──────── SOURCE DOCUMENT ────────
In fact, education wasn’t so focused on writing, reading and arithmetic in the beginning – it consists mostly of life-skills like archery, horse-riding, a little hand combat, a couple of classics. But then people realised that civilized behaviours helped cultivate deeper relationships between people and improved interactions between strangers whose education has resulted in some sort of informally synchronized norms. Crude traders therefore decided to become ‘educated’.

As technological advancement made education an economic necessity, government started to intervene in the market for education. Theoretically speaking it is because the rising external marginal benefit resulting from education so the good becomes more of a market failure as the potential positive spillover effects increase. Mass education became important as the educated bunch tend towards a critical bulk. When everyone around you are educated then the cost of not being educated rises. When all your trading partners consist of educated people who demand certain standard of conduct when doing business, then there’s more pressure to be educated. Government spending on education thus climbed, but in a good way.

It’s then a pity that budget deficits caused by the economy education have been helping to support all the while is causing funding for education to be slashed. Yet like what is mentioned The Economist article, this is an important opportunity for private sector education providers. For-profit education might sound like a bad idea since they have all the incentives to dish out qualifications to those with ‘financial quality’ and shun the poor smart ones; this is the moment for them to correct their image and raise their standards of education to those of public education; this selectivity will benefit them long after a boom in private-section education industry.
────────
> EXERCISE BRIEF: In the passage on education, what did education mostly consist of in the beginning? The rows come from a separate source.
──────── INFORMATION ────────
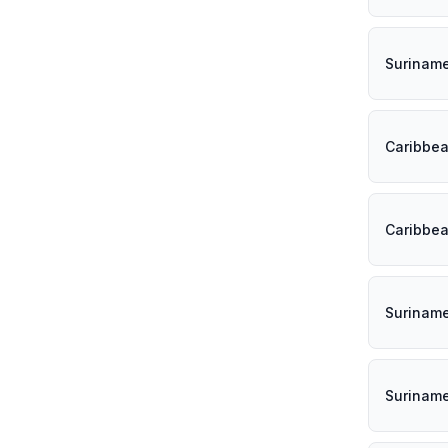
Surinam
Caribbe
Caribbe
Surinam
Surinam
────────
──────── INFORMATION ────────
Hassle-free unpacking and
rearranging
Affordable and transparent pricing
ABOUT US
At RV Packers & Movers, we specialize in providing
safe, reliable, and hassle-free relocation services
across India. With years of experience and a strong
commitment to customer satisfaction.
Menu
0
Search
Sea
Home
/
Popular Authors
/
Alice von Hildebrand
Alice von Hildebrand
────────
> YOUR RESPONSE: Life-skills such as archery, horse-riding, a little hand combat, and a couple of classics.